» What you will do
Return each line from the rows below that contains the word "biggest".
··· Dataset extract ···
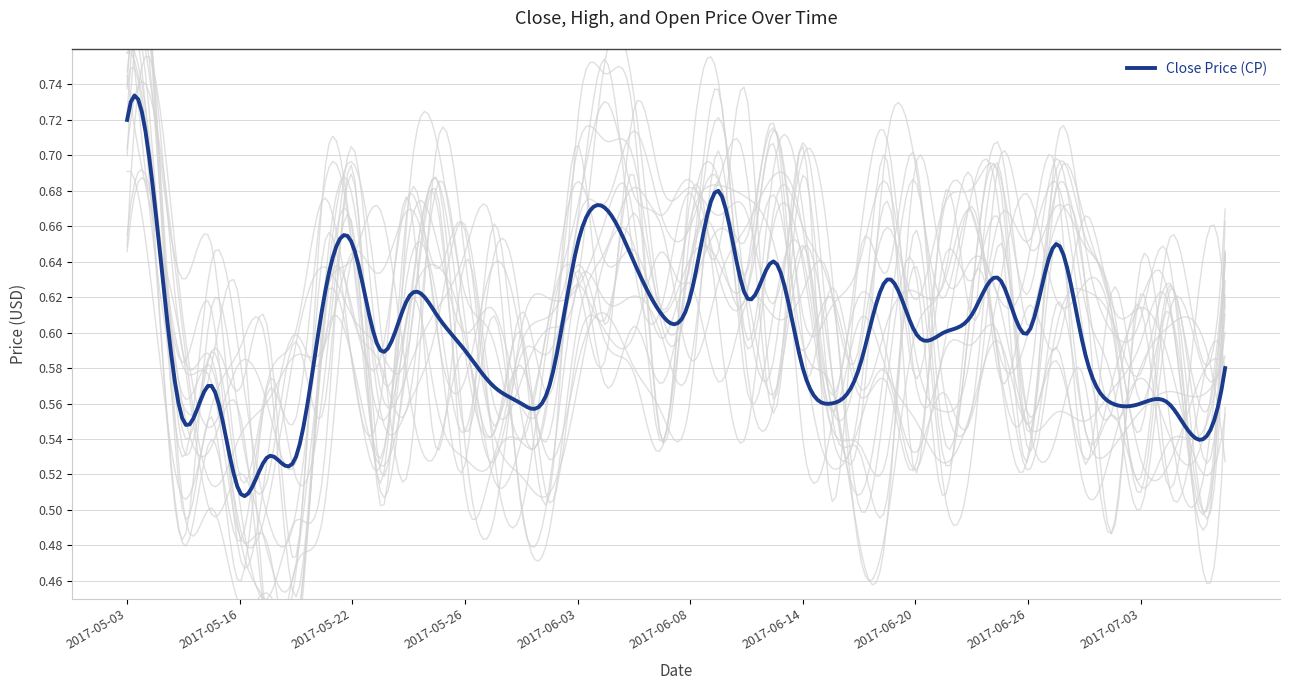

Does the chart have visible grid lines?

Yes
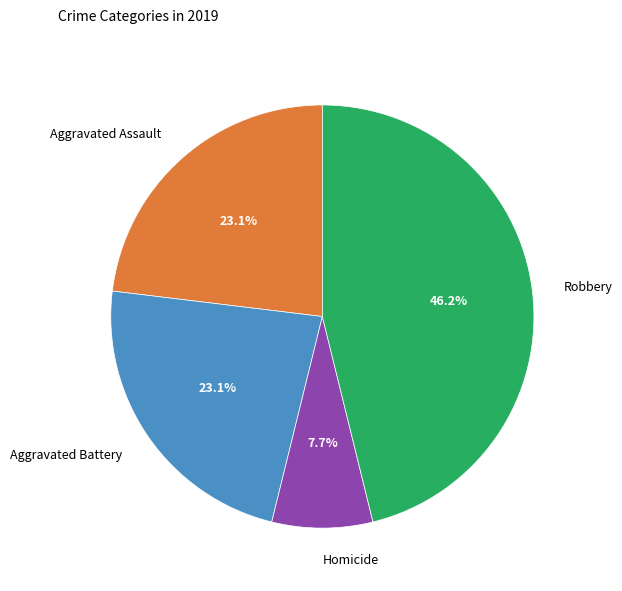

Which slice is the largest?

Robbery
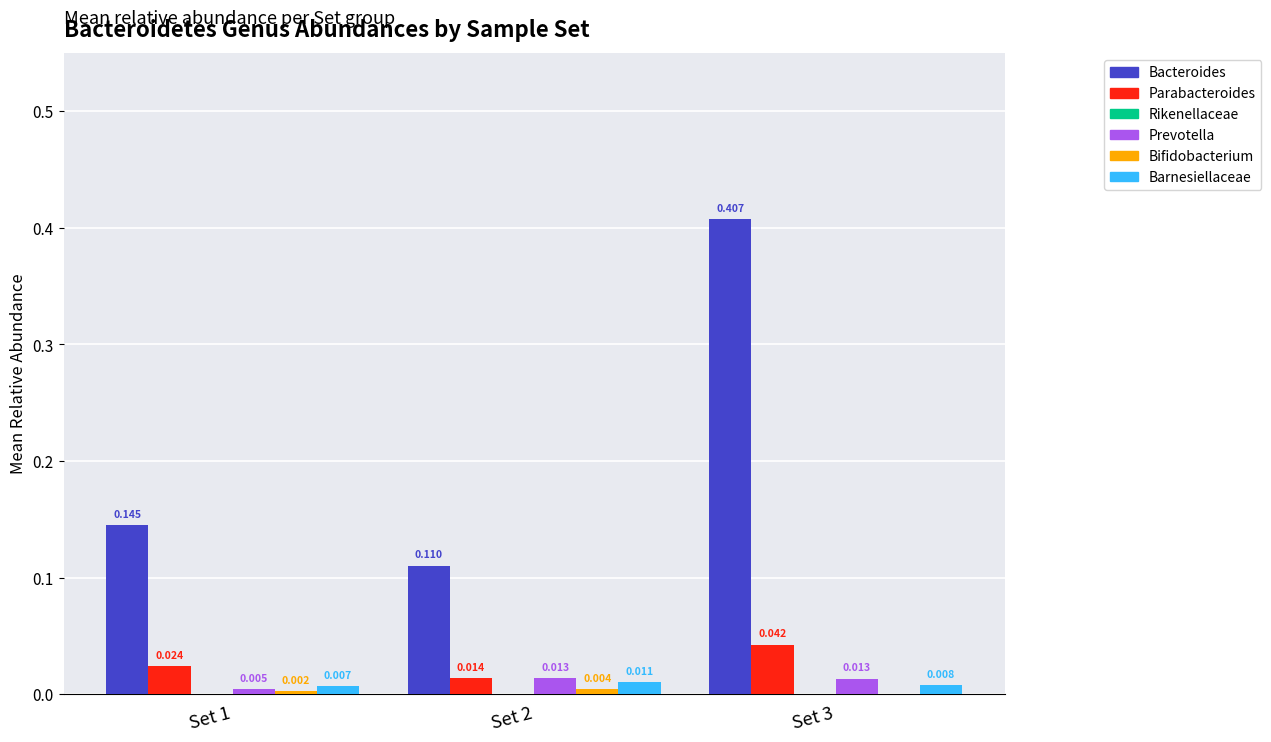

Between Set 2 and Set 3, which series saw the biggest shift?

Bacteroides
···
» Result of this exercise
Between Set 2 and Set 3, which series saw the biggest shift?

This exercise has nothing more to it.